(Bounding box coordinate data)
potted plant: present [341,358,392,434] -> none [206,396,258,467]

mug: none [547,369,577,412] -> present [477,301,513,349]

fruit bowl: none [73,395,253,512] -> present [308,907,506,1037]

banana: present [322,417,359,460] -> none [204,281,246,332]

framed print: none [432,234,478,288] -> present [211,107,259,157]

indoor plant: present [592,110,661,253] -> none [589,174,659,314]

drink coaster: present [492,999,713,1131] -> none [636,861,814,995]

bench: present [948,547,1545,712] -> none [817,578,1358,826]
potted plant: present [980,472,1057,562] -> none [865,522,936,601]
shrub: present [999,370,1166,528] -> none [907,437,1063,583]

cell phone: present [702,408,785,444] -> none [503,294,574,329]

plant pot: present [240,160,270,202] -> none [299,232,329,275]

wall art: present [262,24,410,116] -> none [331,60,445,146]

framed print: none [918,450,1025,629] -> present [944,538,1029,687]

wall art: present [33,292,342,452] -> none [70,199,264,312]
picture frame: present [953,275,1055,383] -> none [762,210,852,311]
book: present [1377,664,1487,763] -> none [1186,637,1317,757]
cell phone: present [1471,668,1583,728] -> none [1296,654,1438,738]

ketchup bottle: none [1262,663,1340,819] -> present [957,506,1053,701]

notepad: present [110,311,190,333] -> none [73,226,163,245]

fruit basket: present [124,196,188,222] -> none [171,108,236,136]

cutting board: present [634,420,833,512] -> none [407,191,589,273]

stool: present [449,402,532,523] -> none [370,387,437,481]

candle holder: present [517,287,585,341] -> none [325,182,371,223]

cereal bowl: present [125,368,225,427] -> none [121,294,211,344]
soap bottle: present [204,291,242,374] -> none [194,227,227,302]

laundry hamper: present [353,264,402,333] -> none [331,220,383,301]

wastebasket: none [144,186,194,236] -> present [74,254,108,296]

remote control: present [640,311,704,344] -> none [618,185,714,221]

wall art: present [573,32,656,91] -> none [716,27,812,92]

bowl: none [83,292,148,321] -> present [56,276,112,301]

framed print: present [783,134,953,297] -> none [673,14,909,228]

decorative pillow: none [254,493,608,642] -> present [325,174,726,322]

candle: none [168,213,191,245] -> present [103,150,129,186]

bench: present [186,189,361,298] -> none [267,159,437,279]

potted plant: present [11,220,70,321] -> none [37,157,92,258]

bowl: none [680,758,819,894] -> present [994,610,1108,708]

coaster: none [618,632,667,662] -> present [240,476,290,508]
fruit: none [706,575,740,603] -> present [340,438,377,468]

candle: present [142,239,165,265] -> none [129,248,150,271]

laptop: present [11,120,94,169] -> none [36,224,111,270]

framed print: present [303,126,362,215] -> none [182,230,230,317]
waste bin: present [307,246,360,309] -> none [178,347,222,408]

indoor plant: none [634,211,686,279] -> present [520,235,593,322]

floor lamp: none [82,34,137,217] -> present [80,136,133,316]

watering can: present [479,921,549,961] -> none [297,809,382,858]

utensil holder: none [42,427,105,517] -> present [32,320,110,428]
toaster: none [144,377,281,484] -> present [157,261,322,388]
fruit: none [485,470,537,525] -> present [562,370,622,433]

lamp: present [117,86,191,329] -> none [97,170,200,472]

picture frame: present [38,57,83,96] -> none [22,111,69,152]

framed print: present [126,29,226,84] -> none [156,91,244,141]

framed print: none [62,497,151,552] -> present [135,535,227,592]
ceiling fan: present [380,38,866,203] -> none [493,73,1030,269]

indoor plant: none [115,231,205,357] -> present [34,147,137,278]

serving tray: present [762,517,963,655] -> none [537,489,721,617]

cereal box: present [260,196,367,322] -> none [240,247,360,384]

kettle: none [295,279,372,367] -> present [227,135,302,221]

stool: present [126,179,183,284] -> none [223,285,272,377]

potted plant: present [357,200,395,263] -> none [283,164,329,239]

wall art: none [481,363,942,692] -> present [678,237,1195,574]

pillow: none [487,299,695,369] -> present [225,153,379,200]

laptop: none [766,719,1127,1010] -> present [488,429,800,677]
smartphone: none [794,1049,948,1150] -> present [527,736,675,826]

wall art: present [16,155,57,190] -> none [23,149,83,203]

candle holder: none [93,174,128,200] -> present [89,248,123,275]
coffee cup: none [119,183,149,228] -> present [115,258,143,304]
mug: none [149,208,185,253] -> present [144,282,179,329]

### Work to be completed
From the line that has "decorative pillow: none" through the line that has "stool: present [126,179,183,284]", copy every line exactly as it appears above, and leave out all others.

### Completed exercise
decorative pillow: none [254,493,608,642] -> present [325,174,726,322]

candle: none [168,213,191,245] -> present [103,150,129,186]

bench: present [186,189,361,298] -> none [267,159,437,279]

potted plant: present [11,220,70,321] -> none [37,157,92,258]

bowl: none [680,758,819,894] -> present [994,610,1108,708]

coaster: none [618,632,667,662] -> present [240,476,290,508]
fruit: none [706,575,740,603] -> present [340,438,377,468]

candle: present [142,239,165,265] -> none [129,248,150,271]

laptop: present [11,120,94,169] -> none [36,224,111,270]

framed print: present [303,126,362,215] -> none [182,230,230,317]
waste bin: present [307,246,360,309] -> none [178,347,222,408]

indoor plant: none [634,211,686,279] -> present [520,235,593,322]

floor lamp: none [82,34,137,217] -> present [80,136,133,316]

watering can: present [479,921,549,961] -> none [297,809,382,858]

utensil holder: none [42,427,105,517] -> present [32,320,110,428]
toaster: none [144,377,281,484] -> present [157,261,322,388]
fruit: none [485,470,537,525] -> present [562,370,622,433]

lamp: present [117,86,191,329] -> none [97,170,200,472]

picture frame: present [38,57,83,96] -> none [22,111,69,152]

framed print: present [126,29,226,84] -> none [156,91,244,141]

framed print: none [62,497,151,552] -> present [135,535,227,592]
ceiling fan: present [380,38,866,203] -> none [493,73,1030,269]

indoor plant: none [115,231,205,357] -> present [34,147,137,278]

serving tray: present [762,517,963,655] -> none [537,489,721,617]

cereal box: present [260,196,367,322] -> none [240,247,360,384]

kettle: none [295,279,372,367] -> present [227,135,302,221]

stool: present [126,179,183,284] -> none [223,285,272,377]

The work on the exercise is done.